**ABOUT THIS EXERCISE**
Please locate every line in the records below that contains the word "Markenweltschöpfer", and copy each of those lines.

**DATA PROVIDED**
------------------------
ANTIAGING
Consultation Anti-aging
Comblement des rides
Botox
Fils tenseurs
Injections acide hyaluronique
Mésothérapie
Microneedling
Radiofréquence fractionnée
------------------------
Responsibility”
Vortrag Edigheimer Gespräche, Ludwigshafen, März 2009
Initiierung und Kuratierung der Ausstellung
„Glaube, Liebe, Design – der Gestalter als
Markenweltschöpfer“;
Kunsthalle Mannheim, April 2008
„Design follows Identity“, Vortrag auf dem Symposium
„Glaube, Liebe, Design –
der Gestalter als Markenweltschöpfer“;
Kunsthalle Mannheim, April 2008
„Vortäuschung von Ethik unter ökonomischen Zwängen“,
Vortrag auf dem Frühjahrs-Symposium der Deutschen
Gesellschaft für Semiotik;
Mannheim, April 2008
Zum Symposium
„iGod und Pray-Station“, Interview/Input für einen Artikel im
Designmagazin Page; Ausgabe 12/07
------------------------
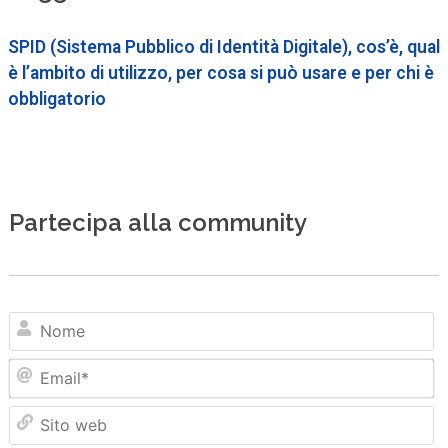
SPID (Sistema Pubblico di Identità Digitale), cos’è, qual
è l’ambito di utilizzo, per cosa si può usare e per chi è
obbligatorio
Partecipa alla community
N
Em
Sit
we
------------------------
**TASK RESULT**
Markenweltschöpfer“;
der Gestalter als Markenweltschöpfer“;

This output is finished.